- Sal
, [
1253-1254] eine Ableitungssylbe für
Hauptwörter, welche zu dem Hauptworte Sahl gehöret aber doch nicht überall
einerley Bedeutung hat. 1) In dem Oberdeutschen Rinnsal, das Bett eines
Flusses, ist es ohne Zweifel noch das alte Sahl, ein Fluß, Canal, Rinne. (
S. Sohl.) 2) In dem veralteten Fluchtsal, welches in dem
Sachsenspiegel vorkommt, und die Strafe wegen einer pflichtwidrigen Flucht
bedeutet, gehöret es zu dem alten Sahl, Gabe, sahlen, geben, zahlen, Sold u. s.
f. zumahl da Sala auch im Schwedischen noch die Strafe bedeutet. Das
gleichfalls im Sachsenspiegel befindliche Ursal, was die Frau nach des Mannes
Tode zum voraus bekommt, gehöret gleichfalls zu der Bedeutung der Gabe und des
Gebens. 3) In einigen noch gangbaren Hauptwörtern ist die Bedeutung hingegen
nicht so klar; z. B. Labsal, Scheusal, Schicksal, Drangsal und Trübsal, wozu
noch die veralteten Irrsal, Irrthum, Zwangsal und Achtsal, Elend, u. a. m.
gehören. Wachter leitete es hier sehr gezwungen von dem veralteten Sal, Gefahr,
ab, Frisch aber und Schilter nicht viel besser von Sahl, Gabe, und fallen,
geben. Alle drey kannten das Wort Sahl seinem ganzen Umfange nach nicht, und
blieben daher an den ihnen bekannten Bedeutungen hängen. Es scheinet, daß man
hier eine doppelte Bedeutung annehmen müsse; welche noch dazu durch das
Geschlecht dieser Wörter unterstützet wird. In Labsal, Scheusal und Schicksal
bedeutet es ein Subject, ein Ding, von welchem die erste Hälfte der Wörter
etwas behauptet; Labsal, ein Ding, welches labet, Scheusal, ein Ding, welches
Abscheu erwecket, Schicksal, was uns zugeschicket wird, und diese Wörter sind
gemeiniglich ungewissen, in einigen Gegenden aber auch männlichen Geschlechtes.
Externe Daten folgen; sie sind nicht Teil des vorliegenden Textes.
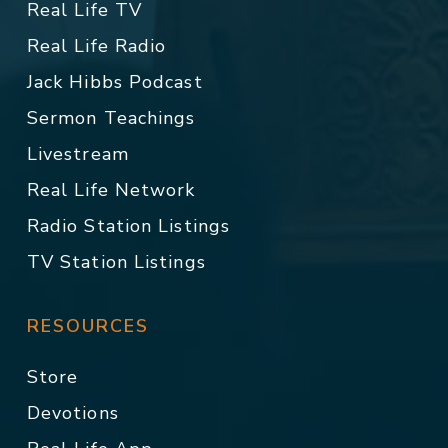
Real Life TV
Real Life Radio
Jack Hibbs Podcast
Sermon Teachings
Livestream
Real Life Network
Radio Station Listings
TV Station Listings
RESOURCES
Store
Devotions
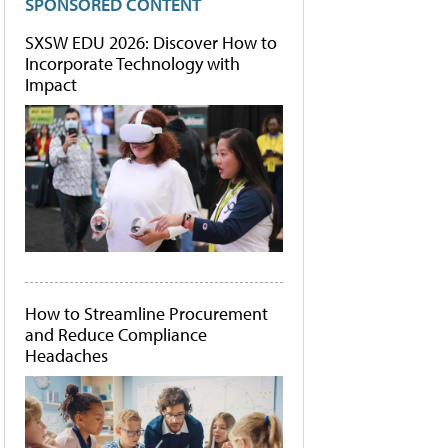
SPONSORED CONTENT
SXSW EDU 2026: Discover How to
Incorporate Technology with
Impact
How to Streamline Procurement
and Reduce Compliance
Headaches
Diese Bedeutung fließt dem Worte Sahl, so fern es eine Masse, eine Ausdehnung
nach allen Richtungen bedeutet. In Trübsal und Drangsal hingegen scheinet es
zunächst Abstracta zu bilden, und den Zustand zu bezeichnen, daher sie auch
weiblichen Geschlechtes sind. Nach einer sehr gewöhnlichen Figur können sie
auch, wie alle Abstracta, wieder Concreta bezeichnen, da denn die vorige
Bedeutung eines Dinges, Subjectes, wieder mit eintritt.
S. die Ableitungssylbe -selig, (wo noch einiges davon
vorkommen wird.) Es könnte scheinen, daß diese Endsylbe in manchen Wörtern in
-sel verändert worden; Mengsel, Höchsel, Fegsel, Schabsel, Überbleibsel,
Räthsel, Einschiebsel u. s. f. Allein, wenn man diese Endsylbe genauer
untersucht, so scheinet sie nicht damit verwandt zu seyn. -Sal ist allemahl
lang, -sel aber kurz. Über dieß lauten alle die Wörter, welche im Hochdeutschen
-sel haben, im Niederdeutschen -els, wie Mengels, Fegels, Schabels u. s. f. Es
scheinet daher hier die Ableitungssylbe -el zu seyn, welche hier das s
euphonicum vor sich genommen. Im Dänischen ist Angstelse Drangsal. Wer unser
-sal eben daher leiten wollte, würde vielleicht doch nicht irren. Übrigens hat
man diese Endsylbe jederzeit -sal geschrieben, und die Neuerung, das gedehnte a
durch, aa oder ah zu schreiben, hat sich nicht bis auf dieselbe erstreckt.